Uses and gratification model (active)✅

Uses and gratifications model

  • Of all the media effects models, this model assumes the media have the weakest effects, and the audience is the most active. It asks not so much what the media do to influence and manipulate audiences, but changes the emphasis to what audiences do with the media or use them for.

  • The uses and gratifications model starts with a view that media audiences are thinking, active and creative human beings, who use the media in various ways for their own pleasures and interests (gratifications).

  • Media audiences use the media in a whole variety of ways. McQuail and Lull suggest a variety of uses and gratifications of the media. They may be used for:

  1. Diversion for leisure, entertainment and relaxation, to escape from daily routines.

  2. Personal relationships to keep up with family and friends, or companionship, through identification with media communities, or situations and characters in reality TV shows, or as a conversation starter in groups.

  3. Personal identity to explore and confirm peoples own identities or to seek out new sources of identity, or explore interests and values, for example keeping up with contemporary trends in cooking, gardening, fashion, music or changing social attitudes.

  4. Surveillance to access information about things that might affect users, to find out about the world or to help them to things, accomplish something or make their minds up about issues that may affect them.

  5. Background wallpaper while doing other things

  • Park et al used the model in a web survey of those who were members of Facebook groups. They found the online groups were used to satisfy multiple needs: for entertainment and amusement, talking and meeting with others to achieve a sense of community and peer support on the particular topic of the group, maintaining and seeking out their personal status, as well as that of friends and to receive information about events going on related to the group.

  • This variety of uses of the media, providing a range of pleasures, means people make conscious choices, select and interpret what they watch on TV or read in newspapers, magazines and websites, and use them for an array of needs which they themselves decide upon.

  • These different uses mean the effects of the media are likely to be different in each case, depending on what people are using the media for. We therefore can’t assume that the uses and effects even of the same media content will be the same in every case. The uses and gratifications of the media are likely to vary from one individual to the next, and these will be influence by factors such s their age, gender, social class or ethnicity, and their previous experiences, attitudes and values.

  • The uses and gratifications model also recognises that audiences have some power to decide media content: a failure by media companies to satisfy audience pleasures will mean no viewers, listeners or readers, hence no advertisers, and therefore the companies or the particular channel, radio station, website or newspaper or magazine will risk going out of business.
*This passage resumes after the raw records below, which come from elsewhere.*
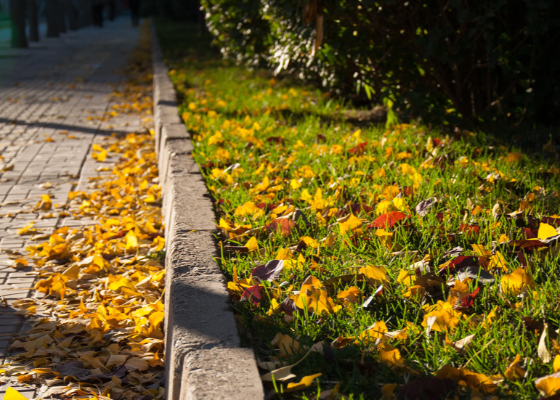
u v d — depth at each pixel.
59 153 6.66
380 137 5.32
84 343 2.73
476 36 5.22
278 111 7.17
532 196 3.39
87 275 3.53
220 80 10.62
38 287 3.36
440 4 5.21
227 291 2.37
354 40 5.62
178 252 2.77
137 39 27.20
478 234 2.94
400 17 5.39
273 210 3.36
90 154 6.65
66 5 35.69
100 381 2.42
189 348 1.95
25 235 4.23
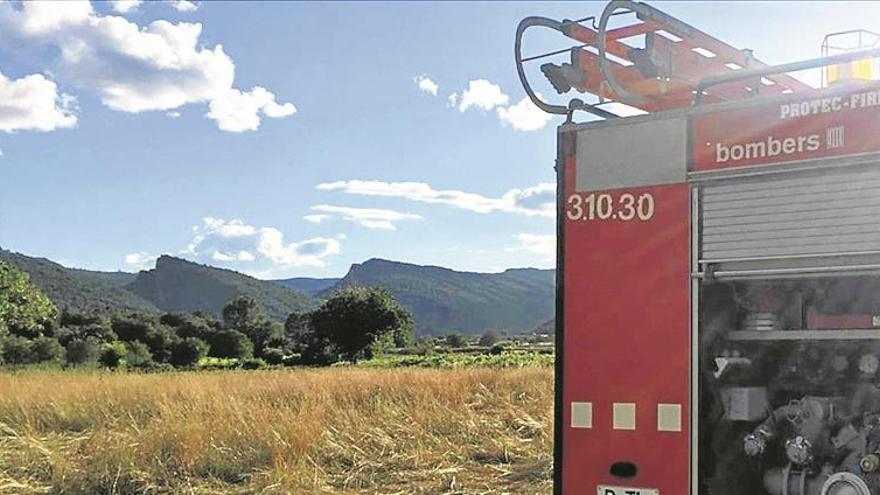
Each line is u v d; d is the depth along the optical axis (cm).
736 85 556
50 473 1209
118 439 1316
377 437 1340
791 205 403
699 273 426
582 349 454
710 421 421
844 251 389
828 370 400
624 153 449
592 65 487
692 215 429
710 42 506
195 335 8050
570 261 461
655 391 435
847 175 389
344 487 1116
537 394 1847
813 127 398
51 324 6638
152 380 2294
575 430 453
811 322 404
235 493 1100
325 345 7994
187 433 1261
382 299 8069
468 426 1422
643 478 435
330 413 1548
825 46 486
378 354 7794
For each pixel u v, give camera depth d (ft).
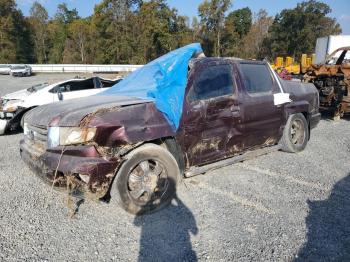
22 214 11.89
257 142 15.96
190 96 12.67
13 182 14.94
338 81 28.40
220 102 13.52
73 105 12.28
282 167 16.53
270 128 16.33
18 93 27.53
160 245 10.00
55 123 11.03
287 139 17.69
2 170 16.60
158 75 13.48
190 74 12.87
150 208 11.87
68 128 10.71
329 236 10.36
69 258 9.36
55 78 94.84
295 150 18.38
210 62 13.61
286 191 13.71
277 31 201.67
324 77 29.78
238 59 14.98
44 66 118.01
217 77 13.73
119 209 12.32
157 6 172.45
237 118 14.29
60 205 12.66
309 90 19.35
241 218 11.49
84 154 10.44
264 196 13.24
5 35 192.24
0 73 114.01
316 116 19.84
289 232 10.59
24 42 209.05
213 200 12.90
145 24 170.50
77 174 10.55
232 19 196.85
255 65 15.76
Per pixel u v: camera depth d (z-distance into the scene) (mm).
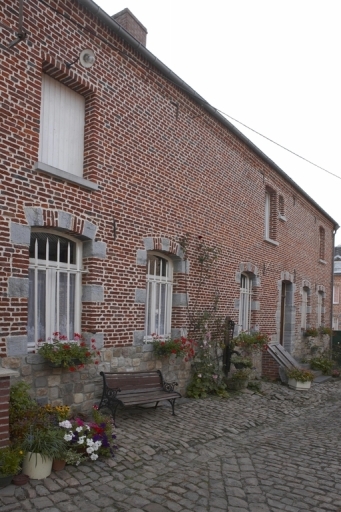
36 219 5883
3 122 5504
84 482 4391
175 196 8695
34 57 5902
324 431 7090
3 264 5465
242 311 11961
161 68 8086
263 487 4578
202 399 8508
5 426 4277
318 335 17172
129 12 8922
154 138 8109
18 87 5691
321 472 5070
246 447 5938
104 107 7004
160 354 7969
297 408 8891
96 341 6770
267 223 13516
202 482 4629
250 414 7855
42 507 3846
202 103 9336
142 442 5648
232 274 10844
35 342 6090
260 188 12453
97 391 6738
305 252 16438
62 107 6633
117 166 7246
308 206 16641
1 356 5438
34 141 5891
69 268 6660
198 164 9453
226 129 10500
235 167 11016
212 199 9984
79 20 6547
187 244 9047
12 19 5602
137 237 7672
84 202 6617
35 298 6109
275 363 11461
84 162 6875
Limitations of the uses and gratifications model

  1. The model overestimates the power of the audience to influence media content. It also underestimates the power and influence of the media and media companies to shape and influence the choices people make and the pleasures they derive from the media. Media companies set the choices, and the media may create the different pleasures themselves, through devices like advertising.

  1. It focuses too much on the use of the media by individuals. It doesn’t allow for the group aspects of media audiences, unlike the two-step flow model and cultural effects models, which recognise that people often relate to the media in social groups, and it is these group settings which will influence their uses and gratifications.

  1. The focus on individual uses and gratifications ignores the wider social factors affecting the way audiences respond. Common experiences and common values may mean many people will respond in similar ways to media content.